И сегодня этот совет остается не менее полезным, чем в те дни, когда Уэллс его дал.
(Читателю стоит быть в курсе, что дальше раскрываются некоторые подробности сюжетов.)
«Бог Динамо» – здесь, в рассказе о «жулике и об Азума-ци, который был просто невежда», мы сталкиваемся с новой теологией. Азума-ци приезжает в Англию с востока и впервые видит динамо-машину – «более великую и умиротворенную, чем даже будда, которого он видел в Рангуне». Этот язык и эту картину мира мы уже давно потеряли. Рассказ предвосхищает одну из ключевых тем научной фантастики – что машины, если им позволить, рискуют превратиться в наших богов.
«Удивительный случай с глазами Дэвидсона» – характерная манера Уэллса поставить читателя перед фактом невозможного, а затем подпереть гипотезу ровно достаточным количество деталей, чтобы убедить в ее возможности.
«Бабочка genus novo» – самая что ни на есть научная фантастика, в том смысле, что это фантастика про ученых, но под флером истории о призраках, которая неуклонно погружается в безумие, превращаясь в странную сказку. Понимая, что только он может видеть мотылька, наш ученый принимает свое сумасшествие, и это настоящий ужас.
«Катастрофа» – мучительно биографическая история, но с хеппи-эндом вместо случившейся в жизни самого Уэллса катастрофы. История типа «а что, если…». В действительности отец писателя потерял свой магазин, а мать пошла в прислуги. Путешествие во времени как способ починить непочиняемое.

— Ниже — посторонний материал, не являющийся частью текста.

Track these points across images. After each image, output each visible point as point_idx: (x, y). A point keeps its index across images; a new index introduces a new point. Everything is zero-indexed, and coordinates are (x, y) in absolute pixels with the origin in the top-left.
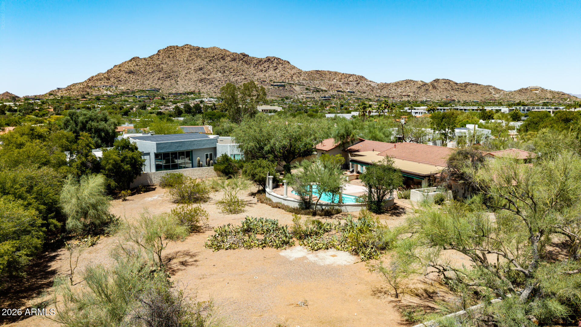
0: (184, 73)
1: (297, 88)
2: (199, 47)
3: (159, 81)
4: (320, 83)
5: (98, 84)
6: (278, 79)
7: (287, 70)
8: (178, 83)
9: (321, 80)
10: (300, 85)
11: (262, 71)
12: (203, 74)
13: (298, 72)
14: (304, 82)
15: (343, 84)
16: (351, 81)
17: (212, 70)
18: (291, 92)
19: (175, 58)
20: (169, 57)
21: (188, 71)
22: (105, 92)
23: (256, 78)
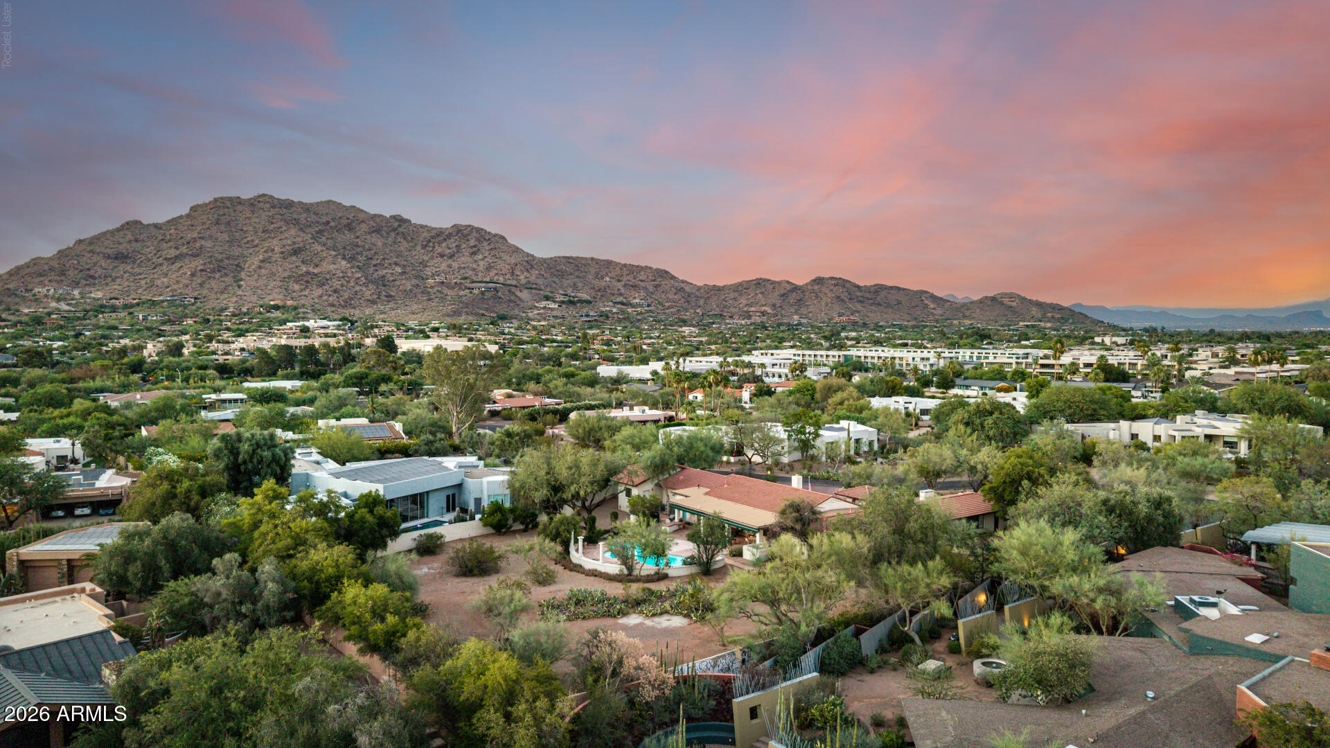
0: (255, 261)
1: (525, 295)
2: (293, 202)
3: (194, 278)
4: (575, 284)
5: (33, 284)
6: (480, 274)
7: (502, 254)
8: (242, 283)
9: (578, 277)
10: (531, 288)
11: (442, 256)
12: (303, 262)
13: (526, 259)
14: (540, 281)
15: (625, 285)
16: (642, 281)
17: (324, 254)
18: (512, 305)
19: (233, 224)
20: (217, 223)
21: (266, 255)
22: (54, 305)
23: (428, 272)
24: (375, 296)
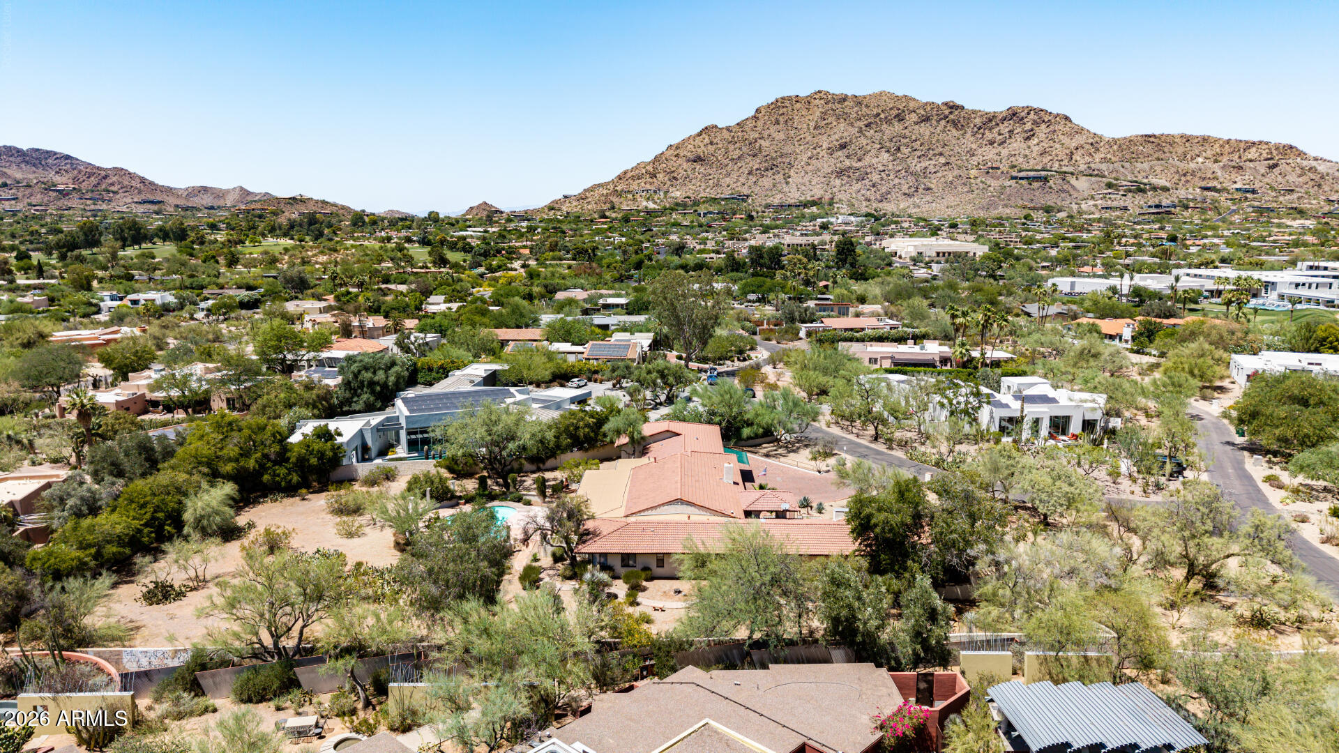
0: (804, 158)
1: (1082, 184)
2: (846, 96)
3: (751, 177)
4: (1151, 168)
5: (634, 186)
6: (1032, 162)
7: (1061, 137)
8: (790, 180)
9: (1158, 159)
10: (1091, 175)
11: (992, 143)
12: (848, 157)
13: (1090, 141)
14: (1103, 167)
15: (1223, 167)
16: (1251, 161)
17: (869, 148)
18: (1063, 195)
19: (790, 123)
20: (777, 122)
21: (815, 152)
22: (645, 203)
23: (974, 161)
24: (913, 189)
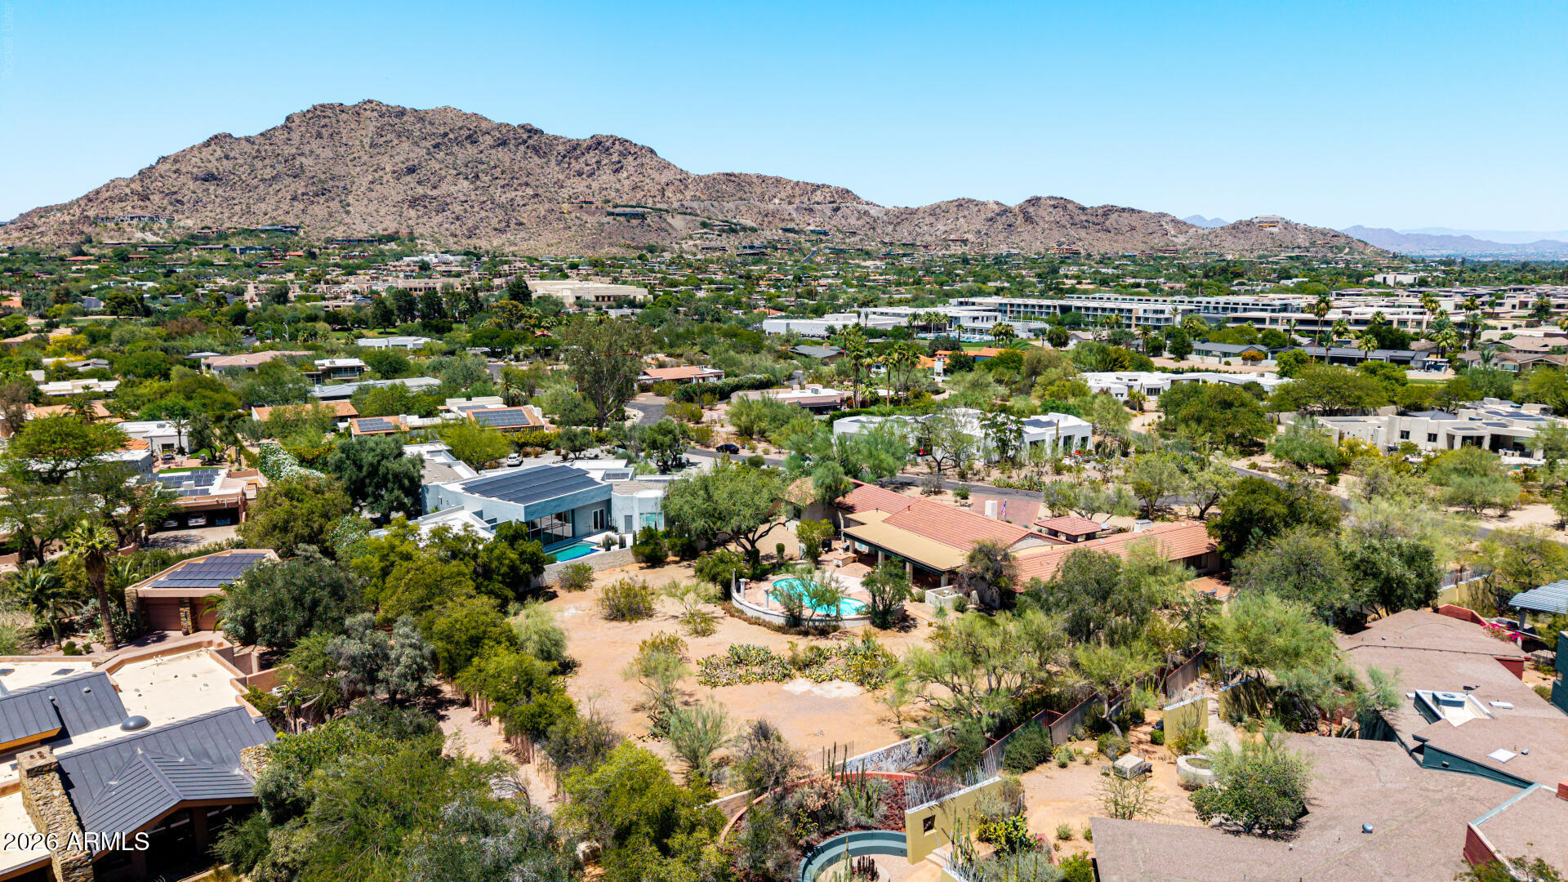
0: (365, 182)
1: (678, 222)
2: (404, 109)
3: (295, 203)
4: (737, 208)
5: (116, 211)
6: (625, 197)
7: (651, 172)
8: (350, 208)
9: (741, 199)
10: (685, 214)
11: (580, 174)
12: (419, 183)
13: (679, 177)
14: (695, 205)
15: (797, 209)
16: (818, 203)
17: (443, 173)
18: (662, 234)
19: (337, 138)
20: (319, 136)
21: (377, 175)
22: (139, 235)
23: (565, 193)
24: (504, 224)
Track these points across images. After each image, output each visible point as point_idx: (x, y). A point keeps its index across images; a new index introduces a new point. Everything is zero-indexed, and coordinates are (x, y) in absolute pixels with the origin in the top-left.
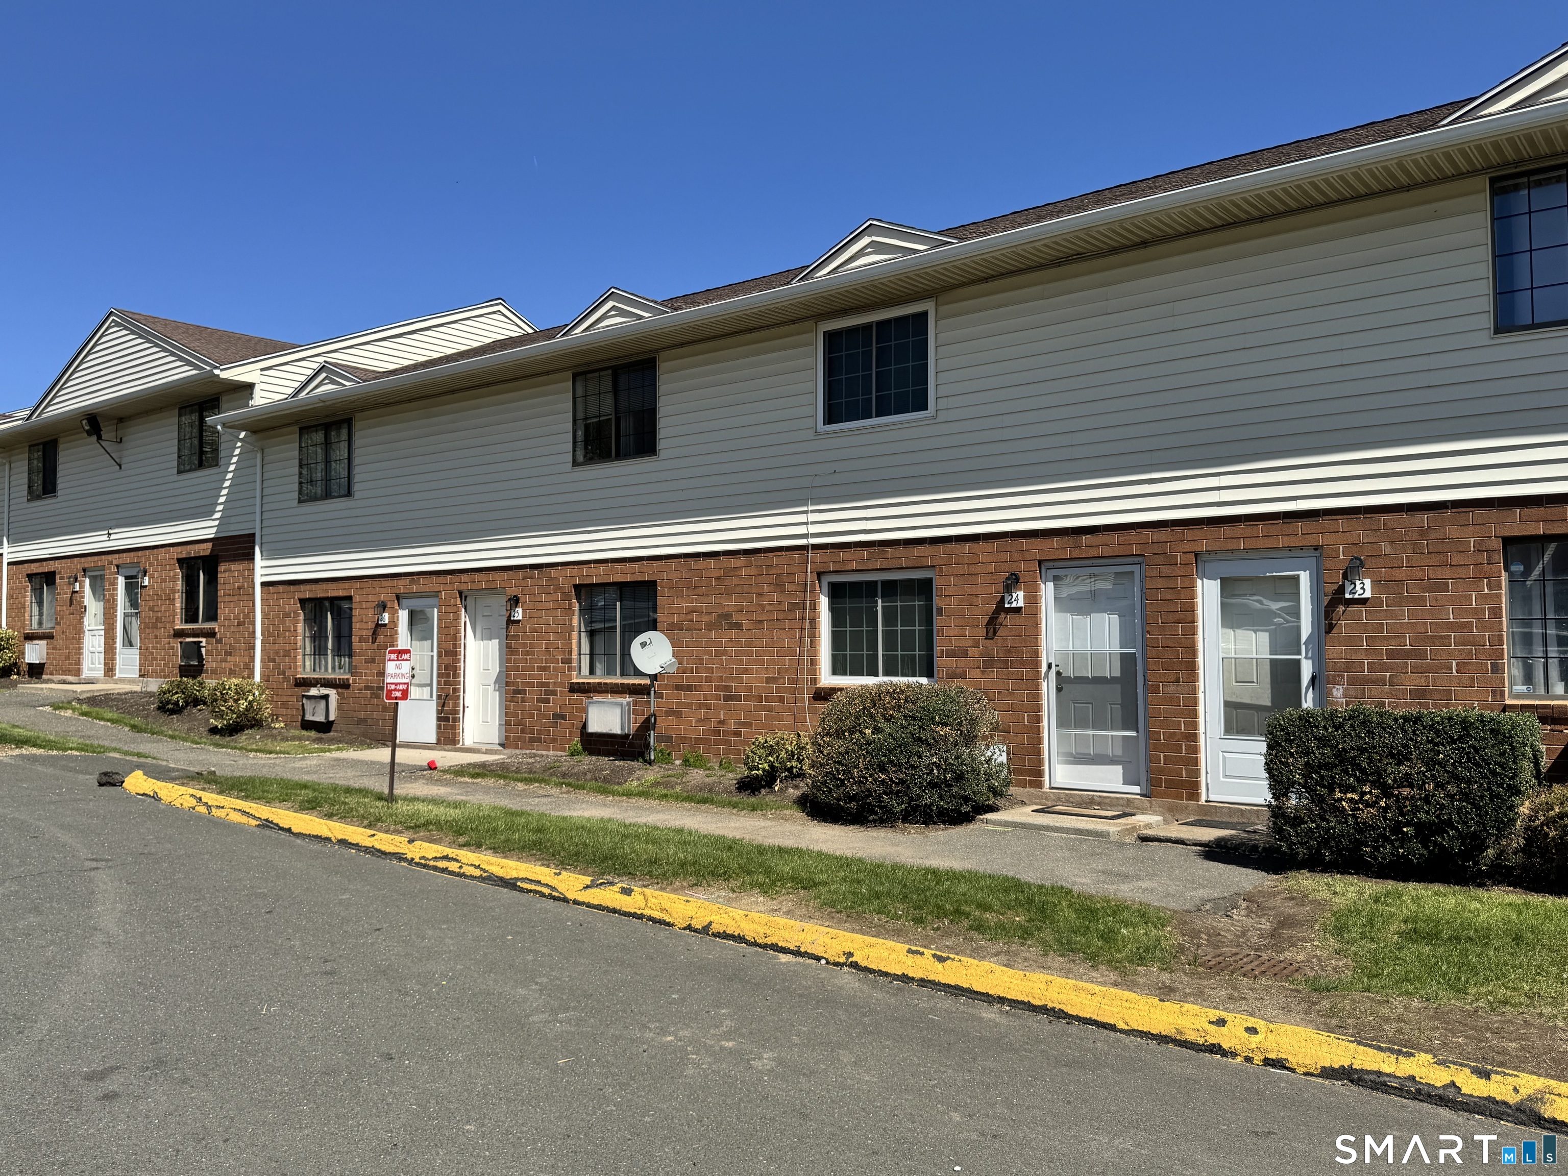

«Конус» – маленький вечный трагический треугольник (и конус как треугольник в трех измерениях). Напоминает истории об ужасах и мести в американских комиксах пятидесятых, где метафора носит буквальный и гибельный характер: кровь так и вскипает в жилах обоих – и художника, и обманутого мужа, и в одном случае из двух это не просто фигура речи. В пейзаже доминирует машина, так что сюжет немного напоминает «Бога динамо», а в финале можно усмотреть похожее жертвоприношение.
«Аргонавты воздуха» – маленькая научно-фантастическая виньетка, ныне уже навек отошедшая в категорию несбывшегося прошлого. Захватывающая история, где Уэллса подвели все догадки и инстинкты, за исключением убежденности, что человеку суждено путешествовать по воздуху – и скорее, чем полагает большинство современников. Несмотря на смерть в конце сюжета, по форме это не трагедия. Это мог бы получиться рассказ о полете в космос – чуть-чуть слишком преждевременный. Хотя Уэллс и ошибался относительно полетов летательных аппаратов тяжелее воздуха (это оказалась не забава для миллионеров, а достаточно дешевая игровая площадка), он все же верно предвидел космические путешествия (которые уж точно стали забавой – правда уже для миллиардеров, такой, где в позолоченном алюминии нет ровным счетом ничего необычного).
«Под ножом» – смерть пересекает вселенную, а сюжет определяется сменой масштабов, пока мы любуемся делом рук Божиих и землей Его (но не ликом).
«Препарат под микроскопом» – снова научная фантастика в том плане, что это фантастика, в которой фигурируют ученые. Напоминает о собственной уэллсовской неудачной попытке окончить университет. Классовая история во всех смыслах. Сюжет о соперничестве, поданном здесь в моральном ключе, когда успех и неудача для двух очень разных людей значат две очень разные вещи.
«История Платтнера» – еще один анекдот, в правдивости которого нас убеждает первоначальный шок от переворачивания право– и леворукости вещей, как будто Платтнера пропустили через другое измерение и вернули в зеркальном виде (в химии это называется хиральностью). Также имеются призраки и кратковременные чудеса. Таких чудес у Уэллса в рассказах много; смотрите (объясняет он нам то так, то сяк по нескольку раз в самом начале сюжета) – вот нечто необычное, но уже стершееся из людской памяти и фантазии, и сейчас я вам расскажу такое, чего вы еще о нем не знали.